### Your instructions
In the entries that follow, which lines hold the string "Please"? List them.

Collection entries
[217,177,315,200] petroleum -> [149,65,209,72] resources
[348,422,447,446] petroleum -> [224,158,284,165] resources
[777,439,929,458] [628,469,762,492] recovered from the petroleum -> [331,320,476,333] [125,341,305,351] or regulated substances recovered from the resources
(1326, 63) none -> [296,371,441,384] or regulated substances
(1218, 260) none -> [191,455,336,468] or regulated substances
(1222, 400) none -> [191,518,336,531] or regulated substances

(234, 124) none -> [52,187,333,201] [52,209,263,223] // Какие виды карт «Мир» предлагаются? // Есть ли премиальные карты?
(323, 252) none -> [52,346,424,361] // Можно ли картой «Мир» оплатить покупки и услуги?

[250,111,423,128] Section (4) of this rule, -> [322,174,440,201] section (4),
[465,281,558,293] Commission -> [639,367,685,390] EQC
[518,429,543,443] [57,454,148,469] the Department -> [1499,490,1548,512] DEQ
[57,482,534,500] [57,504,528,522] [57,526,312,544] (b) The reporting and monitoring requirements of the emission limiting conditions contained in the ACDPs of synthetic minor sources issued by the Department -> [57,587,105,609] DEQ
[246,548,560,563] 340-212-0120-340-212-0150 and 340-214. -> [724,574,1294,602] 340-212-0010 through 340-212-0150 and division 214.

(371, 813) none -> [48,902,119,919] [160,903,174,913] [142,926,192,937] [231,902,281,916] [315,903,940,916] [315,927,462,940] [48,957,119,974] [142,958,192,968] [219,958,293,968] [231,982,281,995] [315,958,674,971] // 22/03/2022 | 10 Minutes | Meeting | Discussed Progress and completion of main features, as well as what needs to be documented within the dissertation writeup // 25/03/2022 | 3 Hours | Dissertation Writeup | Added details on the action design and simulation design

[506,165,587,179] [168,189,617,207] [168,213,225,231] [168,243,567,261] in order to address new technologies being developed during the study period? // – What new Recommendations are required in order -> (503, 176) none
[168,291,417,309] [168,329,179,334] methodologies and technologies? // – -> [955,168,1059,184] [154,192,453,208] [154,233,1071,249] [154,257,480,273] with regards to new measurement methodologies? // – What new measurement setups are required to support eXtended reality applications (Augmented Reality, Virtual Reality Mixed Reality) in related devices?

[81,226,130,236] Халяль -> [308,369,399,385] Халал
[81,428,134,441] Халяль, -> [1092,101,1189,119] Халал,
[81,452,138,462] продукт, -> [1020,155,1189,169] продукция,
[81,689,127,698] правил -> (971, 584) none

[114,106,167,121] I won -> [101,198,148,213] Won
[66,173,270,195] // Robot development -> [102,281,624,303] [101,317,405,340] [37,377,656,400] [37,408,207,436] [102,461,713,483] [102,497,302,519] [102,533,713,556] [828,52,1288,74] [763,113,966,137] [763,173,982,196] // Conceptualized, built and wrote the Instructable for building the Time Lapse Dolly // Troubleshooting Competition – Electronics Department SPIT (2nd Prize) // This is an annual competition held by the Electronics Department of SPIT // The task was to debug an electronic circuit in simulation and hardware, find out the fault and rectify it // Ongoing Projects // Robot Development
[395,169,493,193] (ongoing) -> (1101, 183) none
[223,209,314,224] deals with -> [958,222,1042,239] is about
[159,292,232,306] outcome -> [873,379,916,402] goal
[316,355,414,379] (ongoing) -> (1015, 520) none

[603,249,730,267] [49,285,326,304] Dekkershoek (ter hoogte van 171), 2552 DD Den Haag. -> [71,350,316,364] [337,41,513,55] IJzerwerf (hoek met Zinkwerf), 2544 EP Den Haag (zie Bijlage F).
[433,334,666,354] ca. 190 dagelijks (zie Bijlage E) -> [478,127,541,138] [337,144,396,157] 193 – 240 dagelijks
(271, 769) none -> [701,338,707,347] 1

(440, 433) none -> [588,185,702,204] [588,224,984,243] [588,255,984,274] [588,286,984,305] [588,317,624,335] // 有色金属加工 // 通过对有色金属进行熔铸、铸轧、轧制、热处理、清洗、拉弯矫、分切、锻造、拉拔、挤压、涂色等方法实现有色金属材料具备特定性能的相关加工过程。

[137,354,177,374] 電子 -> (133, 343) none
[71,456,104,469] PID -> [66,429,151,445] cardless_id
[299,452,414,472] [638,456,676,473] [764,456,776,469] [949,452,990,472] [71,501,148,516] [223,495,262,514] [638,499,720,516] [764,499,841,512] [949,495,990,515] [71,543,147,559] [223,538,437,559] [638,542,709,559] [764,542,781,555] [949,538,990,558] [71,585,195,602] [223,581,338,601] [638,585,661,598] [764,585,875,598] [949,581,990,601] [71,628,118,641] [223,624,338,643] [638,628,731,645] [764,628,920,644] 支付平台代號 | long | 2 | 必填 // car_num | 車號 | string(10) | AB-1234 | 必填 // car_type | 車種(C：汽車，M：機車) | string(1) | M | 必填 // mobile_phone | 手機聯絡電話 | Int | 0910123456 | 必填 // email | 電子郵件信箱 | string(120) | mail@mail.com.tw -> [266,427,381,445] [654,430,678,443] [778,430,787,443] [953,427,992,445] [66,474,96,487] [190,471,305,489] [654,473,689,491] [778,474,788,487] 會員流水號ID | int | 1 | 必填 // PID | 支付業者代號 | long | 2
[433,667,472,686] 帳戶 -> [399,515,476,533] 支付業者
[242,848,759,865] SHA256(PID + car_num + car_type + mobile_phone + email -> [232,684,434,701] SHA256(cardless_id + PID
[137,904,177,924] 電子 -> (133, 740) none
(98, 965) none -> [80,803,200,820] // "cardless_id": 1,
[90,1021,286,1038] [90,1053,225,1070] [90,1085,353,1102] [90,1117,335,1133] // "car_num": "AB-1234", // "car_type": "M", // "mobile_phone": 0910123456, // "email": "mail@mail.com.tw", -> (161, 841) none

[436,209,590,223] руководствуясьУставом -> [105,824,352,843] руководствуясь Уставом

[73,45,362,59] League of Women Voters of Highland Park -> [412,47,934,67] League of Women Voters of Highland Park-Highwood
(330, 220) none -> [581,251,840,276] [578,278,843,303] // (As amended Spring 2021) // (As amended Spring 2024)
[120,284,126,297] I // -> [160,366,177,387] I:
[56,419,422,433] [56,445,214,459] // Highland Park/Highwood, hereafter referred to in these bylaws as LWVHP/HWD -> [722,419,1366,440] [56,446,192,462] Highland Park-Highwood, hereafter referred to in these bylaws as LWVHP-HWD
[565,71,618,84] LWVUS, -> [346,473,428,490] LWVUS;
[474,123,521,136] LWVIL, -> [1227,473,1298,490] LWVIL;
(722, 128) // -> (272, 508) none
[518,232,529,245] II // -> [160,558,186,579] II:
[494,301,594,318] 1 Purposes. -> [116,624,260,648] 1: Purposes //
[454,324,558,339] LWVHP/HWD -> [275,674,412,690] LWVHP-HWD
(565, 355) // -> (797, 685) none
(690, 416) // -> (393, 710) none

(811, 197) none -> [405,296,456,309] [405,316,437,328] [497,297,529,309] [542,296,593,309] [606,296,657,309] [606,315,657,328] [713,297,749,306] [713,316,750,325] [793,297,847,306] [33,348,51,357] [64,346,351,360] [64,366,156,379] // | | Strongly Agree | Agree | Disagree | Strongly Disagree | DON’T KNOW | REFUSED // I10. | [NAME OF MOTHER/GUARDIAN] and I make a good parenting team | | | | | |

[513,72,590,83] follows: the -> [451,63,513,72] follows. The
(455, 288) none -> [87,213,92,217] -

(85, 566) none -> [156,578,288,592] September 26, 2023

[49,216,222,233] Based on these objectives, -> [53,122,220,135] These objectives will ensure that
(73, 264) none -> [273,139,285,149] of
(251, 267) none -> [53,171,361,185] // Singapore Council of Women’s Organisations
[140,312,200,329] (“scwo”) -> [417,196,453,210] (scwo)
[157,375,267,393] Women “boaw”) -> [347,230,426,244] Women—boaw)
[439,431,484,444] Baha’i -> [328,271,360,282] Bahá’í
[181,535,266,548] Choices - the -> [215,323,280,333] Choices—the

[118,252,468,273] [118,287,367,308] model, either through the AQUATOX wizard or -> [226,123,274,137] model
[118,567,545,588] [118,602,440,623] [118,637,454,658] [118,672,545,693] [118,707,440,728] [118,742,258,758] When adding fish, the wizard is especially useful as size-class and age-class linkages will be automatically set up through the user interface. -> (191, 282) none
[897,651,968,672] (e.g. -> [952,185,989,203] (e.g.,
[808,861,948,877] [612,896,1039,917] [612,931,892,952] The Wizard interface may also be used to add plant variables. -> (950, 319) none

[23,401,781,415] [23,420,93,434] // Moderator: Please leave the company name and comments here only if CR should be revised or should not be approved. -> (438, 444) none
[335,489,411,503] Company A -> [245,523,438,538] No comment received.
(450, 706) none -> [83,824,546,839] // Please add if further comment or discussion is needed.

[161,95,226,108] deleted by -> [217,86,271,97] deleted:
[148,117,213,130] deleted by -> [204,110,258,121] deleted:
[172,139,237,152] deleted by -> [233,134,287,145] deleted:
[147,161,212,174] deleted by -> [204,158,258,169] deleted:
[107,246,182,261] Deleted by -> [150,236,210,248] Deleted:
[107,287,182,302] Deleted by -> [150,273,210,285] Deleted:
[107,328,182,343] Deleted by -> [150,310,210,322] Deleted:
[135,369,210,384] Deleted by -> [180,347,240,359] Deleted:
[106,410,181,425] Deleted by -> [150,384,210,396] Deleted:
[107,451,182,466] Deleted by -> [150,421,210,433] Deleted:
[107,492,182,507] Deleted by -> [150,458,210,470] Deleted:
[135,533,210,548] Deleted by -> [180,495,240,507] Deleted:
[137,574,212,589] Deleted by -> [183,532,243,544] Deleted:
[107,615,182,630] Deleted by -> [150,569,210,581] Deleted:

### Answer for the task
[23,401,781,415] [23,420,93,434] // Moderator: Please leave the company name and comments here only if CR should be revised or should not be approved. -> (438, 444) none
(450, 706) none -> [83,824,546,839] // Please add if further comment or discussion is needed.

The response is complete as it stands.